In Sachen Autobahnerneuerung konzentriert sich derzeit in der Region Basel fast alles auf die Totalsanierung des Schänzli-Tunnels. Das zuständige Bundesamt für Strassen Astra nutzt die warme Jahreszeit aber auch für andere Anpassungen auf der A2. So beginnt am 6. August die mehrjährige Instandsetzung der Grenzbrücke zwischen der deutschen A 5 und dem Schweizer Autobahnanschluss auf der Osttangente. Laut Astra wird die Sanierung des 45 Jahre alten Viadukts bis 2022 dauern; begleitet von zeitweiligen Nachtsperrungen und der Reduktion von drei Fahrstreifen auf zwei in Richtung Deutschland. Während der Nachtarbeiten unter der Woche wird sogar nur noch ein Fahrstreifen pro Fahrtrichtung offenbleiben.

Durchgängig vierspurig

Soeben abgeschlossen worden sind dagegen die Anpassungen im Abschnitt Pratteln-Augst. In Fahrtrichtung Basel wurde der Beschleunigungsstreifen zwischen der Ausfahrt Augst/Liestal und der Einfahrt zur Autobahnraststätte, dem gelben «Fressbalken», durchgehend gemacht.

Automobilisten, die nun von August/Liestal herkommend auf die A2 einbiegen und gleich bei der Raststätte wieder raus wollen, müssen sich nun nicht mehr für wenige Meter auf die dritte Autobahnspur einschlängeln, sondern können geradeaus fahren. Auch am Ende des «Fressbalkens» verläuft die Beschleunigungsspur neu seit Dienstagmorgen durchgängig vierspurig bis zur Ausfahrt Pratteln/Schweizerhalle.

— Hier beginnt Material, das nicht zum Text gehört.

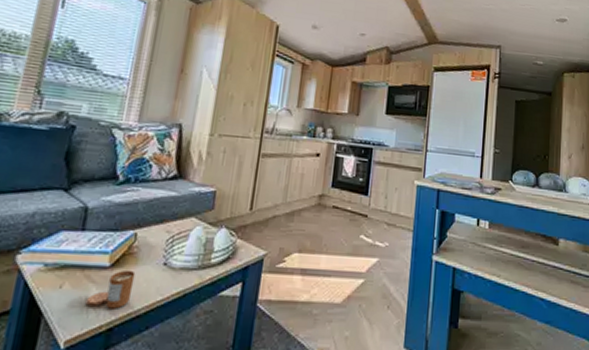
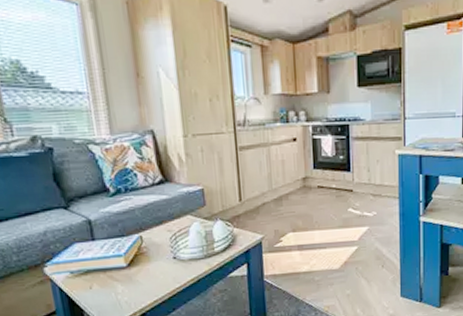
candle: present [86,269,136,309] -> none [116,266,153,300]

Ein gleichartiges vierspuriges Verkehrsregime in Gegenrichtung hat das Astra bereits im vergangenen April eingerichtet.

Situation entschärft

Wie sich das neue Verkehrsregime mit den durchgehenden Beschleunigungsspuren bewährt, wollten weder das Astra noch die Baselbieter Polizei kommentieren. Nach so kurzer Zeit würden keine Erfahrungswerte vorliegen. Hingegen benötigt es keine wissenschaftliche Untersuchung, um festzustellen, dass immer häufiger Schlaumeier versuchen, dank der neuen Spurführung Staus auf der A2 bei Pratteln via Raststätte zu umfahren respektive so die Wartezeit zu verkürzen.

Lob dagegen findet Lukas Ott, der Geschäftsführer des TCS beider Basel, mit Arbeitsort in Füllinsdorf: «Mir scheint insbesondere die Verlängerung der Ausfahrtsspur in Richtung Rheinfelden/Sissach eine gute Sache zu sein. Es bleibt jetzt mehr Zeit, die Ausfahrt nach Liestal zu nehmen.» Früher sei es dort immer wieder zu unübersichtlichen und unfallträchtigen Situationen gekommen zwischen jenen, die von der Raststätte auf die A2 drängen, und jenen, die versuchen, gerade noch die Ausfahrt nach Liestal zu erwischen.